### Work required
The lines below must be transcribed exactly as given, with the images removed.

### Provided material
════

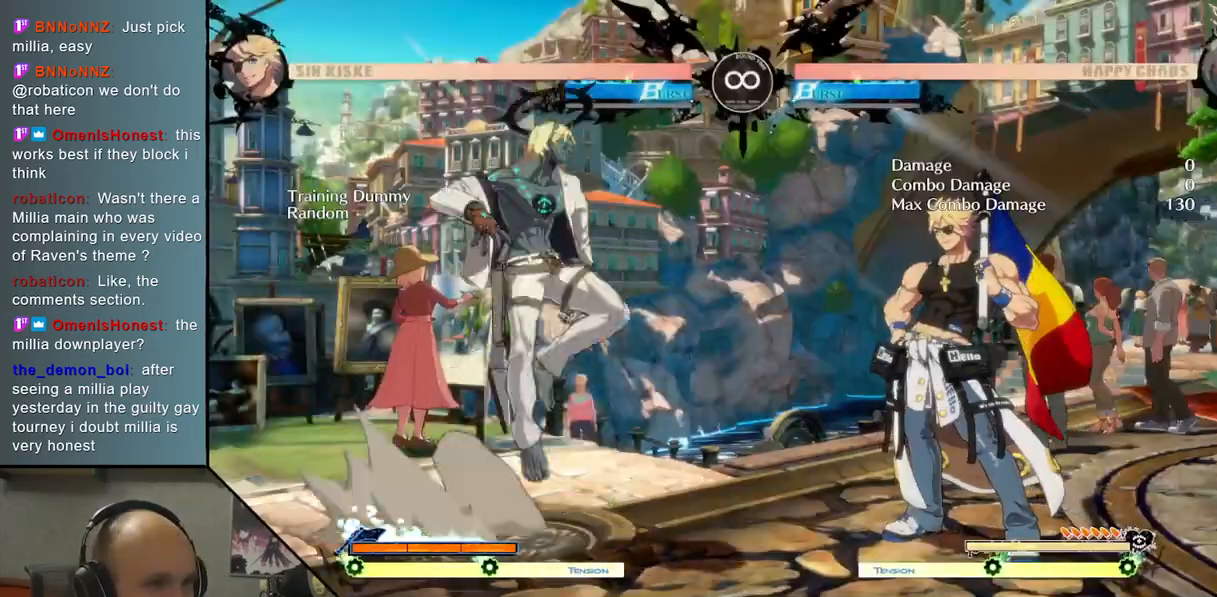
{"buttons": ["L2"], "left_stick": "center", "events": [[33, "TRIANGLE", "down"], [67, "left_stick", "center"], [150, "TRIANGLE", "up"], [250, "CROSS", "down"], [367, "CROSS", "up"], [400, "L2", "down"]]}
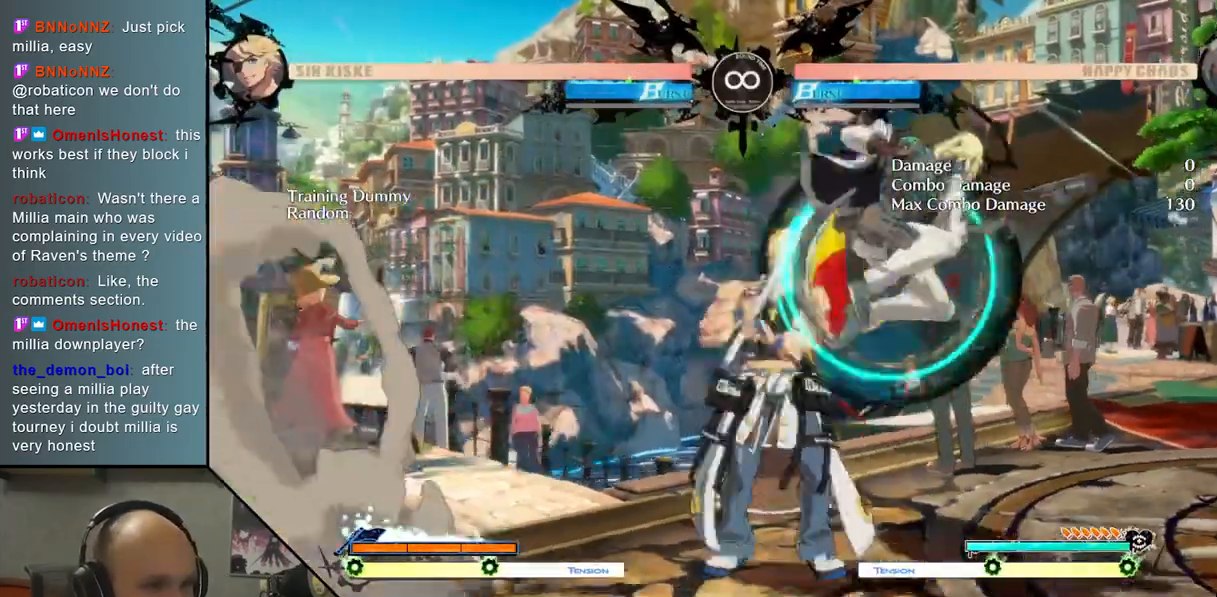
{"buttons": ["SQUARE"], "left_stick": "center", "events": [[200, "L2", "up"], [300, "left_stick", "down-left"], [400, "left_stick", "down-right"], [483, "SQUARE", "down"], [500, "left_stick", "center"]]}
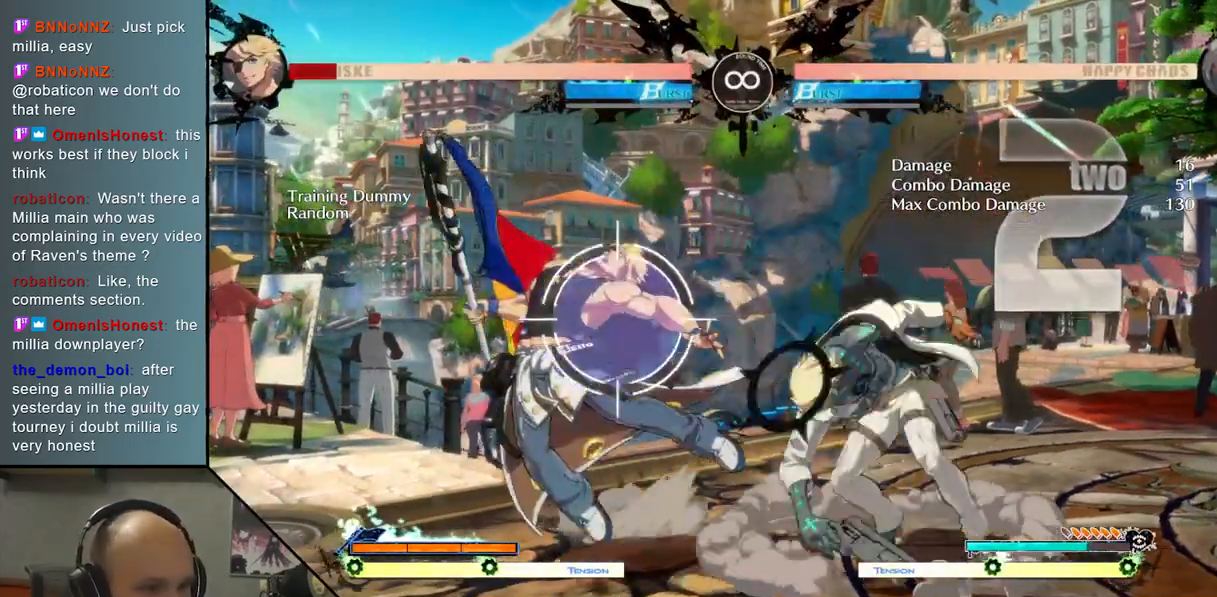
{"buttons": [], "left_stick": "center", "events": [[33, "left_stick", "down-right"], [50, "left_stick", "center"], [67, "SQUARE", "up"], [167, "L2", "down"], [367, "L2", "up"]]}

════

### Completed exercise
{"buttons": ["L2"], "left_stick": "center", "events": [[33, "TRIANGLE", "down"], [67, "left_stick", "center"], [150, "TRIANGLE", "up"], [250, "CROSS", "down"], [367, "CROSS", "up"], [400, "L2", "down"]]}
{"buttons": ["SQUARE"], "left_stick": "center", "events": [[200, "L2", "up"], [300, "left_stick", "down-left"], [400, "left_stick", "down-right"], [483, "SQUARE", "down"], [500, "left_stick", "center"]]}
{"buttons": [], "left_stick": "center", "events": [[33, "left_stick", "down-right"], [50, "left_stick", "center"], [67, "SQUARE", "up"], [167, "L2", "down"], [367, "L2", "up"]]}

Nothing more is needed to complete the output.